▶ Work item
Begin at the line below that contains "хлеб пшеничный с маслом: 120 -> 140". Repeat it and all remaining lines of the records exactly.

▶ Record set
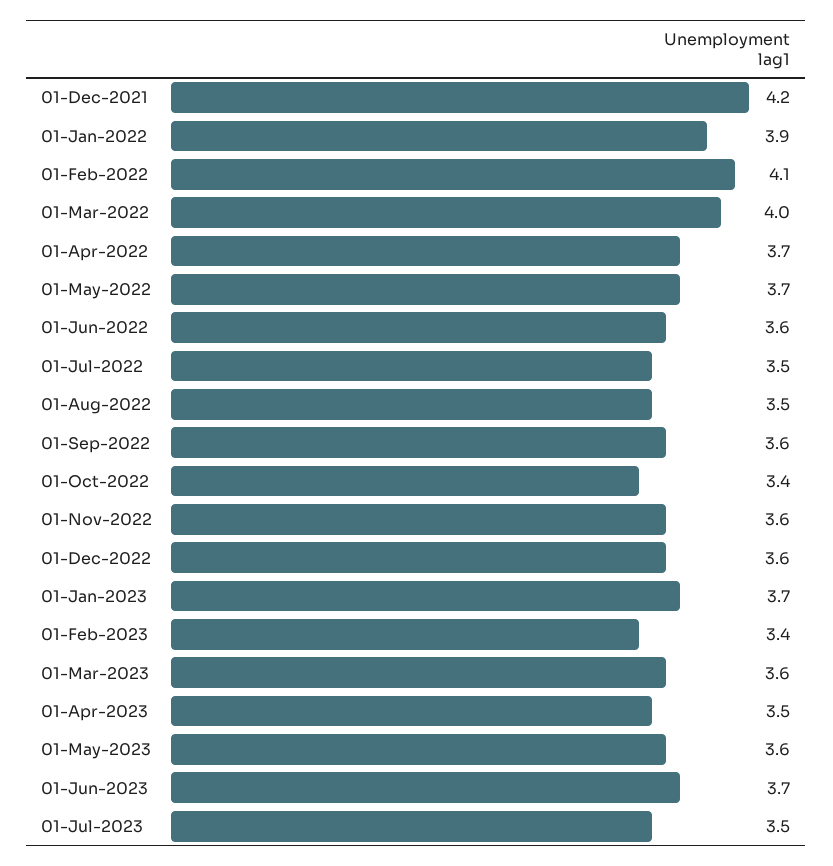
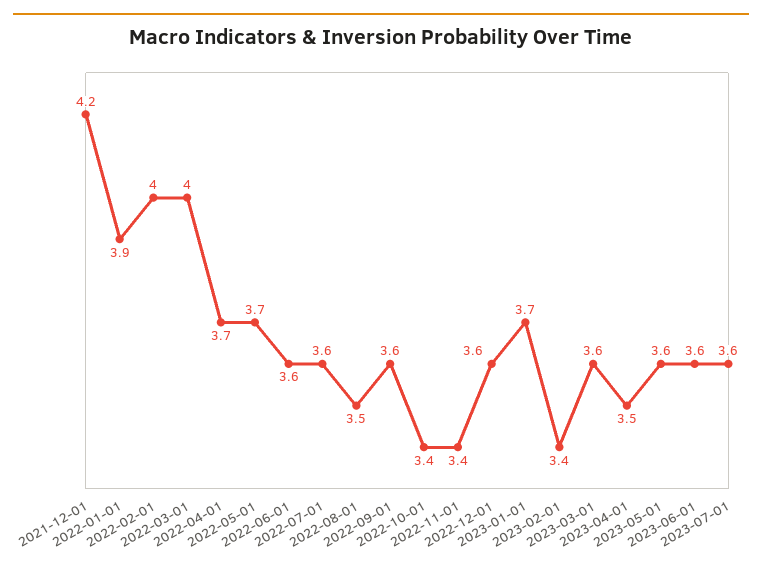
01-Feb-2022: 4.1 -> 4
01-Jul-2022: 3.5 -> 3.6
01-Nov-2022: 3.6 -> 3.4
01-Jun-2023: 3.7 -> 3.6
01-Jul-2023: 3.5 -> 3.6

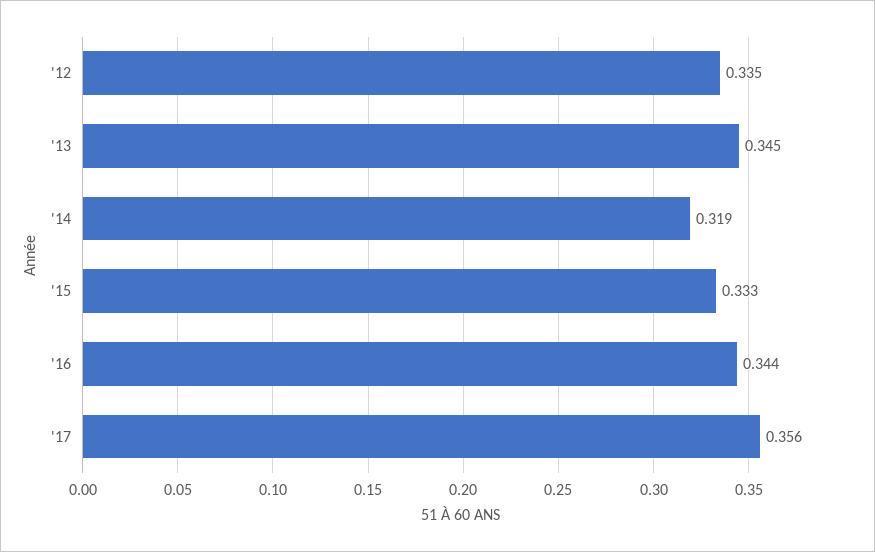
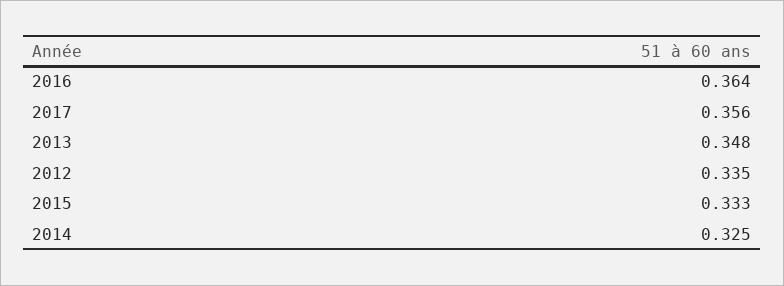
'13: 0.345 -> 0.348
'14: 0.319 -> 0.325
'16: 0.344 -> 0.364

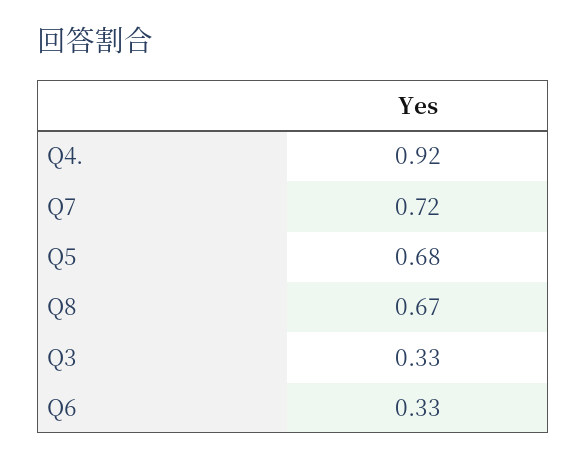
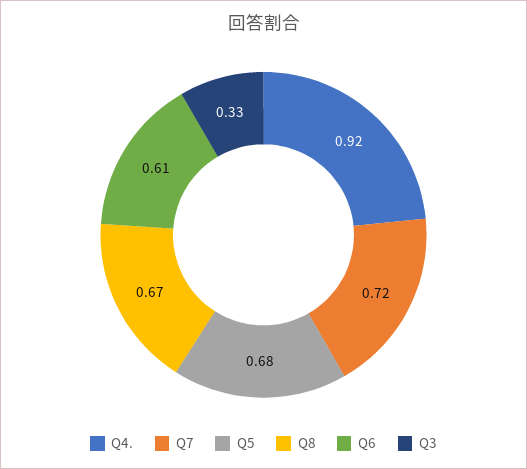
Q6: 0.33 -> 0.61

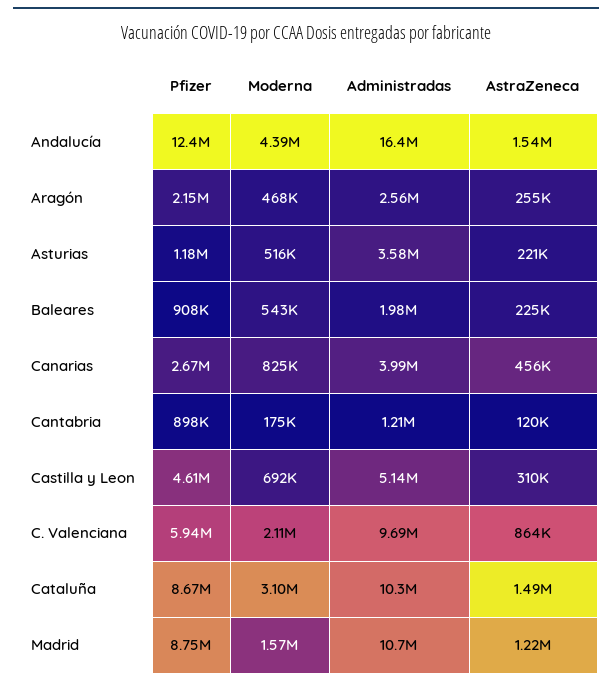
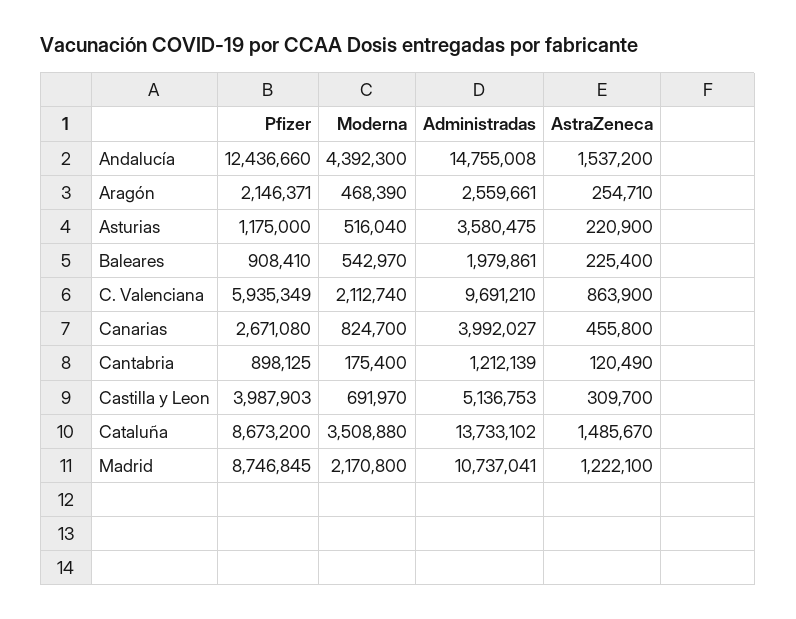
Administradas, Andalucía: 16400000 -> 14755008
Pfizer, Castilla y Leon: 4610000 -> 3987903
Moderna, Cataluña: 3100000 -> 3508880
Administradas, Cataluña: 10300000 -> 13733102
Moderna, Madrid: 1570000 -> 2170800

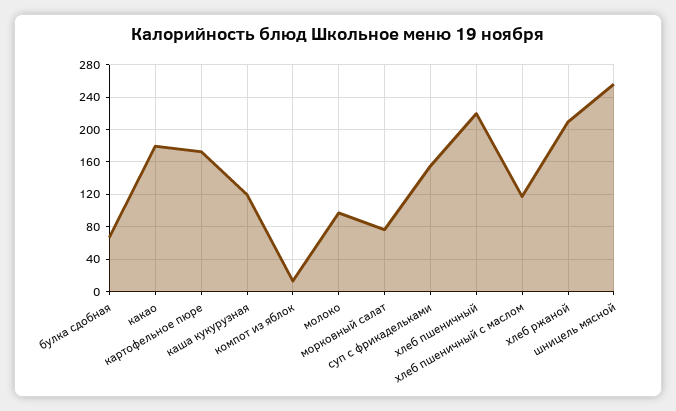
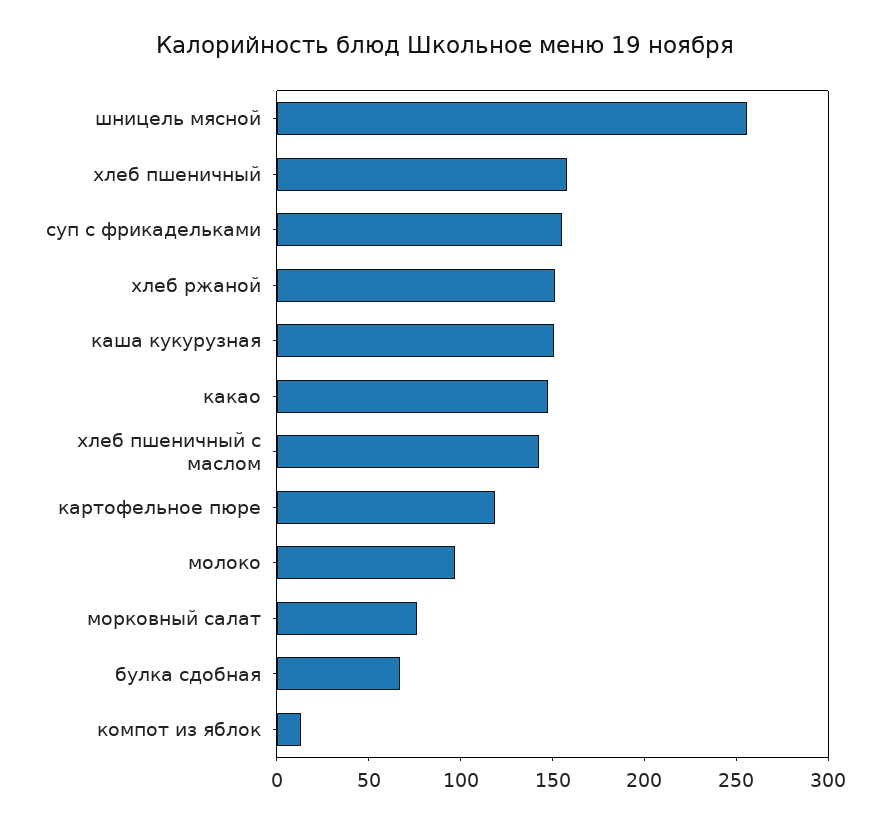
какао: 180 -> 150
картофельное пюре: 170 -> 120
каша кукурузная: 120 -> 150
хлеб пшеничный: 220 -> 160
хлеб пшеничный с маслом: 120 -> 140
хлеб ржаной: 210 -> 150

▶ Answer space
хлеб пшеничный с маслом: 120 -> 140
хлеб ржаной: 210 -> 150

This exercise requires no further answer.